THE DATA -
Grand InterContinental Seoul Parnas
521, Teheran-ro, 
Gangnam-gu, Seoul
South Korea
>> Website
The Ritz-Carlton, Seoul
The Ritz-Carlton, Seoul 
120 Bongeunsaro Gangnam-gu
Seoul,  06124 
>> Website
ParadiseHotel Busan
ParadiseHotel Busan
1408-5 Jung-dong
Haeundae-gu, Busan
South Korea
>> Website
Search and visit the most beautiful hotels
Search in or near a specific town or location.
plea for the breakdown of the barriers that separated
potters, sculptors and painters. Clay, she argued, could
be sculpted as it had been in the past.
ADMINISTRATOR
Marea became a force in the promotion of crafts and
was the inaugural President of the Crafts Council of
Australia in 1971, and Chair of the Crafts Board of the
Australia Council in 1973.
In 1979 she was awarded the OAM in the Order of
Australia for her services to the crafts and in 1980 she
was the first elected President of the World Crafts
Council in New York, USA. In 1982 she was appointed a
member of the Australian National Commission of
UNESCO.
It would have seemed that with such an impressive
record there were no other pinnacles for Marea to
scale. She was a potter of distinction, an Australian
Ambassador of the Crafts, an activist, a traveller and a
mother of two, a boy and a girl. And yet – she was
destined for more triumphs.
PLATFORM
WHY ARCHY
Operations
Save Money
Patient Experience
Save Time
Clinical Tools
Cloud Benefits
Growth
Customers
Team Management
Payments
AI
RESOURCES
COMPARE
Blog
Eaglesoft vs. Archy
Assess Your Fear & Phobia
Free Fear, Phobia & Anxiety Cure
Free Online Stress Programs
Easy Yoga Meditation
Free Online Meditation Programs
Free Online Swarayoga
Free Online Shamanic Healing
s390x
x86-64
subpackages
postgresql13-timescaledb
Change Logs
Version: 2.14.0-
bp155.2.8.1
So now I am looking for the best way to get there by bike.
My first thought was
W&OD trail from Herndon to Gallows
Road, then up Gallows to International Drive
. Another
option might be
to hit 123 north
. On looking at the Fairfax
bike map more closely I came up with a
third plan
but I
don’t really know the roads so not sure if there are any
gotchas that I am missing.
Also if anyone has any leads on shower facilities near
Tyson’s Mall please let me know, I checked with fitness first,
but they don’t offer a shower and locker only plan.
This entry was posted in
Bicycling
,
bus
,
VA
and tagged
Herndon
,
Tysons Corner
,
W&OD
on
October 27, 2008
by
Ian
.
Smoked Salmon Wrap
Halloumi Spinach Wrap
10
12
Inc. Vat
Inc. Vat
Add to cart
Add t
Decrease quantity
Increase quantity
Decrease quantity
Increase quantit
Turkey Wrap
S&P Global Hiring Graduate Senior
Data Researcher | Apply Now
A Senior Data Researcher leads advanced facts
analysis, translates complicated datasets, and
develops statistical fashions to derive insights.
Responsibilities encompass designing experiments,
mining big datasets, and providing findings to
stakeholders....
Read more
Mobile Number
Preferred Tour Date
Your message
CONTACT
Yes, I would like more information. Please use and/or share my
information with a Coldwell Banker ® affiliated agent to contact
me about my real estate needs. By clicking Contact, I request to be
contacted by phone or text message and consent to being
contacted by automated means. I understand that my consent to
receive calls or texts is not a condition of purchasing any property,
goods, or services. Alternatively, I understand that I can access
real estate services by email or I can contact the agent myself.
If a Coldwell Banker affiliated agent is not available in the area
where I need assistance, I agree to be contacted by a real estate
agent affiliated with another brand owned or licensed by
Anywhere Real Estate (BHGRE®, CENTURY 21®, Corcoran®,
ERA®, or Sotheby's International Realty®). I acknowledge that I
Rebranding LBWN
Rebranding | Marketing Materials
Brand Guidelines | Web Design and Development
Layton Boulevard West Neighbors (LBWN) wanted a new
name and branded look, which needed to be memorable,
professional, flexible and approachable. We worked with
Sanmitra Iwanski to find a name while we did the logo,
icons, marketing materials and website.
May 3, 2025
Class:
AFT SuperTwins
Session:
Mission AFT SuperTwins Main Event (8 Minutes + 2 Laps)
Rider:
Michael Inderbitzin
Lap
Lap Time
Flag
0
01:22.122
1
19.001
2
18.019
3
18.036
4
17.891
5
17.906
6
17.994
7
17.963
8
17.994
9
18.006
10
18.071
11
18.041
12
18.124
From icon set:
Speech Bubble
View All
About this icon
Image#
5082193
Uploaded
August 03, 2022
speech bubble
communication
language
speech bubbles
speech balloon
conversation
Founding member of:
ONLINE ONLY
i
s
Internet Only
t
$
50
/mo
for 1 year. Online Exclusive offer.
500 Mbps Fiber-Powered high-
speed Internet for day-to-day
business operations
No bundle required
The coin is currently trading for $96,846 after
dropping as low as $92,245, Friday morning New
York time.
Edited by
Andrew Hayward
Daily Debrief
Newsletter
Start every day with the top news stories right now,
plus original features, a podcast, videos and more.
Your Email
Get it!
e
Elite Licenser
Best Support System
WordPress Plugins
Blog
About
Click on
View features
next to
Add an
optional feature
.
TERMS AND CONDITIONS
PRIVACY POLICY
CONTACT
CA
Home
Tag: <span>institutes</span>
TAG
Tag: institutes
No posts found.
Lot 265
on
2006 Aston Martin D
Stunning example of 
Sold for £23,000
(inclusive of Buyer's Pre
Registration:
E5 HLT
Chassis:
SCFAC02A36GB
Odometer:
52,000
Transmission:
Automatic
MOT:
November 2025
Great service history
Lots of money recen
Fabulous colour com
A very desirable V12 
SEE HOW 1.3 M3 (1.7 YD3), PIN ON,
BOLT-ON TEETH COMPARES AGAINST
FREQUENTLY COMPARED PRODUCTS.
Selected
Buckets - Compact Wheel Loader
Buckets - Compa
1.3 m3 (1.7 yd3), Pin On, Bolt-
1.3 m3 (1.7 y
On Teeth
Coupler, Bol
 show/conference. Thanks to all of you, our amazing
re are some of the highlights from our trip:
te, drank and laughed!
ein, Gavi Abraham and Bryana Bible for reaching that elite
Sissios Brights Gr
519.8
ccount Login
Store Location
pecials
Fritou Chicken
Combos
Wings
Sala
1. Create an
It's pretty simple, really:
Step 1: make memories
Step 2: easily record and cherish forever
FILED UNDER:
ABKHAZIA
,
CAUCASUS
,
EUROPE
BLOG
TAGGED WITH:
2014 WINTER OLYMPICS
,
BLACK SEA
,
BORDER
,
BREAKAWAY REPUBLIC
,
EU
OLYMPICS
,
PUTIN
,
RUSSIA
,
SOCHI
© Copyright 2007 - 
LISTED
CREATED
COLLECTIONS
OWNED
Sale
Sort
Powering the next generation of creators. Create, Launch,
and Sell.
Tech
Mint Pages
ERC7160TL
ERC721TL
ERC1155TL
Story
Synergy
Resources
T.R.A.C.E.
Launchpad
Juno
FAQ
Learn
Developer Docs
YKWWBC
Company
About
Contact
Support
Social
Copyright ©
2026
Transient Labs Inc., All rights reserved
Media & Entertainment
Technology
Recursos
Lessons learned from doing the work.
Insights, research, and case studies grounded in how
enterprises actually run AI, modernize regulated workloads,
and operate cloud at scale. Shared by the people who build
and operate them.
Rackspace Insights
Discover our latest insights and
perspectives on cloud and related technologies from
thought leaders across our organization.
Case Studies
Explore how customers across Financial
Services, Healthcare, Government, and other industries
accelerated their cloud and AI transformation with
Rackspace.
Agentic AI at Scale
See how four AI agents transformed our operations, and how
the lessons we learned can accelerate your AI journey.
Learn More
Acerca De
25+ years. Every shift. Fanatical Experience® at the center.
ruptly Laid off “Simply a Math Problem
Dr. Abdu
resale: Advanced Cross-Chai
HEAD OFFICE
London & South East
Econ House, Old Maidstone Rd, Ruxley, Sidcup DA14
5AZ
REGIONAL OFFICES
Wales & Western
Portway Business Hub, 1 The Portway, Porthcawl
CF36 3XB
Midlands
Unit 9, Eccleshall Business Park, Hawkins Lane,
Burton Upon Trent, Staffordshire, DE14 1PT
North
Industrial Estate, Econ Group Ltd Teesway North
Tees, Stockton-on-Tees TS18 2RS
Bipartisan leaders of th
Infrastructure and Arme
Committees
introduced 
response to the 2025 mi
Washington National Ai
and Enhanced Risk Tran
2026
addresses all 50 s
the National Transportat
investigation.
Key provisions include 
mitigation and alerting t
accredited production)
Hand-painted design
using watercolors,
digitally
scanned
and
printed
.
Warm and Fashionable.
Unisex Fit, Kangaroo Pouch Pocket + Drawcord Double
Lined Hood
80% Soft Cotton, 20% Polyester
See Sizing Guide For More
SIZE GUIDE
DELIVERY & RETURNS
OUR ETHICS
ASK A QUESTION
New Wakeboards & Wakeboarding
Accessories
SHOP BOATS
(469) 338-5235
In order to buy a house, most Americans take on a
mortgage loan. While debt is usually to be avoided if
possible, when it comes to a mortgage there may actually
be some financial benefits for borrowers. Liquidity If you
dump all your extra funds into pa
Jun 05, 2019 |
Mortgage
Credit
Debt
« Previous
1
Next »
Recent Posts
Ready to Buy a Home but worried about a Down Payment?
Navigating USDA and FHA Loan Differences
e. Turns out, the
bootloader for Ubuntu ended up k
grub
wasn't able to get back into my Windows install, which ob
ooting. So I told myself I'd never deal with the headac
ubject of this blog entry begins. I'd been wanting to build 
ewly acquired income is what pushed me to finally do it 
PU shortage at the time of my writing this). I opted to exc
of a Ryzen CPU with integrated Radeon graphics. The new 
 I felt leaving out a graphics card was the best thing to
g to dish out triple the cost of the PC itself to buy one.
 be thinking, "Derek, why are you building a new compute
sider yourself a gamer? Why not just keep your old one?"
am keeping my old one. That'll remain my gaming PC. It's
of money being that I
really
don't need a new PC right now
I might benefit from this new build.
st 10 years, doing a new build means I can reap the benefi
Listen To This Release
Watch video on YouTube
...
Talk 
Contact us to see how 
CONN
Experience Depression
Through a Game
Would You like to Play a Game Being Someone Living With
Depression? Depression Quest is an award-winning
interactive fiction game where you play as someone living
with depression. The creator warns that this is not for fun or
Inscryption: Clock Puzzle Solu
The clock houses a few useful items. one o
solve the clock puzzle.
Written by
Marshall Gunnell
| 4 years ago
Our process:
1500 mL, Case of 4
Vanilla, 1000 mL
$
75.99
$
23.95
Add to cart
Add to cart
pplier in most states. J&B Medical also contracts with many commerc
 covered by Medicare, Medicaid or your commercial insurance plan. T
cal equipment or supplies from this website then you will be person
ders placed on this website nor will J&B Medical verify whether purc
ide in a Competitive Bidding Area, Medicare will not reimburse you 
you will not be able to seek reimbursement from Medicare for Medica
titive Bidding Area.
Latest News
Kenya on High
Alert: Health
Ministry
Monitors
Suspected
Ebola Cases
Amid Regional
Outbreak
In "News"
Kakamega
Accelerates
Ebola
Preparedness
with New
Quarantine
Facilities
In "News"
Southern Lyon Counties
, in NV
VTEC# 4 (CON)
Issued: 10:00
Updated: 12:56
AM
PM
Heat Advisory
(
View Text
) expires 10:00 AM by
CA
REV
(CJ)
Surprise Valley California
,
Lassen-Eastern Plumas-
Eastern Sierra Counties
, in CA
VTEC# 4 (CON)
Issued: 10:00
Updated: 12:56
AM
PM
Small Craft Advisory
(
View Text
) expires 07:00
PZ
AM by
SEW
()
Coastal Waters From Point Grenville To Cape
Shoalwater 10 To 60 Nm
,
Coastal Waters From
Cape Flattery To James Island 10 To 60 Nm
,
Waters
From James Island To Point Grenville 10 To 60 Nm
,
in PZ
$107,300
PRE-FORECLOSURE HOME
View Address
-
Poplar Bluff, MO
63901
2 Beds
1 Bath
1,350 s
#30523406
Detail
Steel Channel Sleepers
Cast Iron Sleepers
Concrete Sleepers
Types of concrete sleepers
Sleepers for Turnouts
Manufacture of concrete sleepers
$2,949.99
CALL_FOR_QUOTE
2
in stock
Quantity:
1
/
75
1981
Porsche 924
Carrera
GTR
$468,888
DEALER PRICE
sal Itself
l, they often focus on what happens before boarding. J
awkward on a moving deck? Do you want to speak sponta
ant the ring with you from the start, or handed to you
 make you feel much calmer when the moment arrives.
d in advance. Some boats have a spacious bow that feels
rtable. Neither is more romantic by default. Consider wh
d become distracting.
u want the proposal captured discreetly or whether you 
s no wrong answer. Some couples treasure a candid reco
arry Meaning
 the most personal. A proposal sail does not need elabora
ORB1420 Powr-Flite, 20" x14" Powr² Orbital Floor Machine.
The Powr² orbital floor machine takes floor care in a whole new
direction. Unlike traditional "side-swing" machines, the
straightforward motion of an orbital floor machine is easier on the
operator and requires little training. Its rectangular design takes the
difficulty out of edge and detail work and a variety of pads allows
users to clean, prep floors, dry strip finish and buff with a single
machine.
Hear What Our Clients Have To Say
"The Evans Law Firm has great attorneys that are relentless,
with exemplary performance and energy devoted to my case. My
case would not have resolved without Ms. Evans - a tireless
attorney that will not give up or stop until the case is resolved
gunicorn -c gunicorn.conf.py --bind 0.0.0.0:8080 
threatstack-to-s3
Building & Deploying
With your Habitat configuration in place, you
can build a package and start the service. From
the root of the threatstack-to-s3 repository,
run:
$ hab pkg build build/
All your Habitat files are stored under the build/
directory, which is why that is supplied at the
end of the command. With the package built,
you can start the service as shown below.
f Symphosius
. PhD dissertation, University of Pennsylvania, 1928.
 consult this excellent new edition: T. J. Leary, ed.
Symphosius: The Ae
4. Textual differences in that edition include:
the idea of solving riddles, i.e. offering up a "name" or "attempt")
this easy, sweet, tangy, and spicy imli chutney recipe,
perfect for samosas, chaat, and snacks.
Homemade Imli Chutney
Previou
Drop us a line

EXERCISE DETAILS - Using only the entries above, output the line with "Sold for £23,000", the line with "Explore how customers across Financial", and all lines between them, exactly as they stand.

OUTPUT -
Sold for £23,000
(inclusive of Buyer's Pre
Registration:
E5 HLT
Chassis:
SCFAC02A36GB
Odometer:
52,000
Transmission:
Automatic
MOT:
November 2025
Great service history
Lots of money recen
Fabulous colour com
A very desirable V12 
SEE HOW 1.3 M3 (1.7 YD3), PIN ON,
BOLT-ON TEETH COMPARES AGAINST
FREQUENTLY COMPARED PRODUCTS.
Selected
Buckets - Compact Wheel Loader
Buckets - Compa
1.3 m3 (1.7 yd3), Pin On, Bolt-
1.3 m3 (1.7 y
On Teeth
Coupler, Bol
 show/conference. Thanks to all of you, our amazing
re are some of the highlights from our trip:
te, drank and laughed!
ein, Gavi Abraham and Bryana Bible for reaching that elite
Sissios Brights Gr
519.8
ccount Login
Store Location
pecials
Fritou Chicken
Combos
Wings
Sala
1. Create an
It's pretty simple, really:
Step 1: make memories
Step 2: easily record and cherish forever
FILED UNDER:
ABKHAZIA
,
CAUCASUS
,
EUROPE
BLOG
TAGGED WITH:
2014 WINTER OLYMPICS
,
BLACK SEA
,
BORDER
,
BREAKAWAY REPUBLIC
,
EU
OLYMPICS
,
PUTIN
,
RUSSIA
,
SOCHI
© Copyright 2007 - 
LISTED
CREATED
COLLECTIONS
OWNED
Sale
Sort
Powering the next generation of creators. Create, Launch,
and Sell.
Tech
Mint Pages
ERC7160TL
ERC721TL
ERC1155TL
Story
Synergy
Resources
T.R.A.C.E.
Launchpad
Juno
FAQ
Learn
Developer Docs
YKWWBC
Company
About
Contact
Support
Social
Copyright ©
2026
Transient Labs Inc., All rights reserved
Media & Entertainment
Technology
Recursos
Lessons learned from doing the work.
Insights, research, and case studies grounded in how
enterprises actually run AI, modernize regulated workloads,
and operate cloud at scale. Shared by the people who build
and operate them.
Rackspace Insights
Discover our latest insights and
perspectives on cloud and related technologies from
thought leaders across our organization.
Case Studies
Explore how customers across Financial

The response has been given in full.